I offered to give my child to no less than THREE strangers this weekend. So, I RELATE dahling!
Unfortunately, I DO remember when the hubby and I were without kids, and I do long for those days. Like this weekend, friends of ours (without kids) invited us to go hear a great rockabilly band and dance. Hubby nixed us going with because he didn’t want to be out until *gasp* 11 or 11:30.
Sometimes I feel like I’m forgetting how to be ME and how to just have fun, and that is a bit disturbing.
Kids are truly the tough part - I swear it’s what ruins most marriages! It’s so hard to be a good example ALL the time and try so hard to shape those little lives while still trying to figure out your own!

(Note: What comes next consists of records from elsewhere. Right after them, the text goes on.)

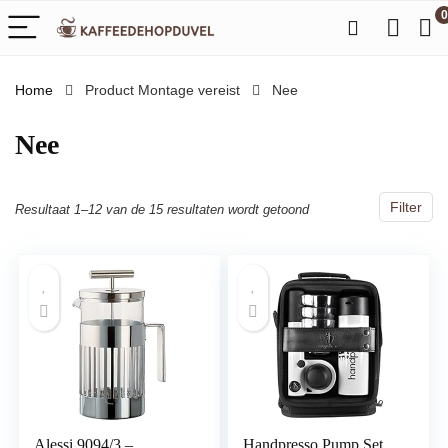
0
Home
Product Montage vereist
‎Nee
‎Nee
Filter
Resultaat 1–12 van de 15 resultaten wordt getoond
Alessi 9094/3 –
Handpresso Pump Set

And yet… there are those perfect moments when it makes sense (for a moment). And we slog on… HANG IN SWEETIE!
AHH, the good old days. I too woke up one morning a few months ago with that same though. My 8 year old playing LOUDLY in her room a baby that was about to turn one, when and how did it happen? well, I know how, and when, but I just couldn’t believe that I am 29 with TWO lil ones. I know that without them I would get more sleep, but without them my family would be incomplete..
Great BLOG btw.
I’m wanting that body back too. I’m tired of the tummy roll.
They also never tell you that making time for the gym after having kids is a laugh too.
Yeah, and like, what the hell did we all do before the kids?
There are days when I wake up and feel like I am living some other woman’s life…
Man, I get that way already, with just one.
So I lock him in the closet and live it up, baby!
I woke up this morning, soaked in my two year olds pee and being trampled by my husband who sleeps like a loon, lost and confused. Then, I looked around and realized…that I was married—to a man who flopped like a fish in his sleep…with a child…who had peed on me during the night. Sometimes I wake up feeling lose, for sure. I enjoyed this post.
I watch my kids eat breakfast every morning and catch myself waiting for the real mother to show up. ‘cause I don’t feel like the real one. Just kind of the nanny sometimes. Maybe it’s the lack of sleep from the past 5 years talkin’?